Christmastide

The Christmas season rightly lasts through the Epiphany, and when this solemnity is observed on January 6 we have the traditional “Twelve Days” of Christmas. More officially, Christmastide comes to an end with the Commemoration of the Baptism of Our Lord on January 13 (or the First Sunday after Epiphany), after which the gold or white of the Christmas season gives way to the green of Ordinary Time or Epiphanytide. However, in a spiritual sense ,Christmas festivity lasts until the Feast of the Presentation of the Lord (Candlemas), forty days after Christmas, when all celebrations of Christ's Childhood yield to preparation for Lent.

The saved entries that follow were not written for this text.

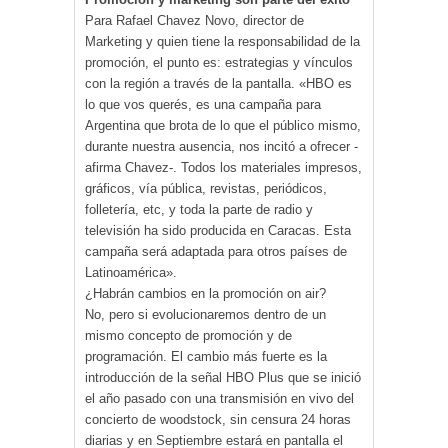
Para Rafael Chavez Novo, director de
Marketing y quien tiene la responsabilidad de la
promoción, el punto es: estrategias y vínculos
con la región a través de la pantalla. «HBO es
lo que vos querés, es una campaña para
Argentina que brota de lo que el público mismo,
durante nuestra ausencia, nos incitó a ofrecer -
afirma Chavez-. Todos los materiales impresos,
gráficos, vía pública, revistas, periódicos,
folletería, etc, y toda la parte de radio y
televisión ha sido producida en Caracas. Esta
campaña será adaptada para otros países de
Latinoamérica».
¿Habrán cambios en la promoción on air?
No, pero si evolucionaremos dentro de un
mismo concepto de promoción y de
programación. El cambio más fuerte es la
introducción de la señal HBO Plus que se inició
el año pasado con una transmisión en vivo del
concierto de woodstock, sin censura 24 horas
diarias y en Septiembre estará en pantalla el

Christmas, together with Easter, retains its Octave, and thus the celebration of the solemnity extends throughout the following seven days.

The Christmas Wreath replaces the Advent Wreath, displaying four white candles and a central Christ Candle, all of which burn for the Masses of Christmastide.

The Gloria prominently returns to the Mass.

The Gospel reading for Christmas Day is the Prologue of the Gospel According to John. At every other Mass in Christmastide and Epiphanytide (until Candlemas), it is customary that the celebrant says this Gospel at the end of Mass from the Altar as the Last Gospel or the so-called “Sarum Recessional Chant” (see DWM 1058).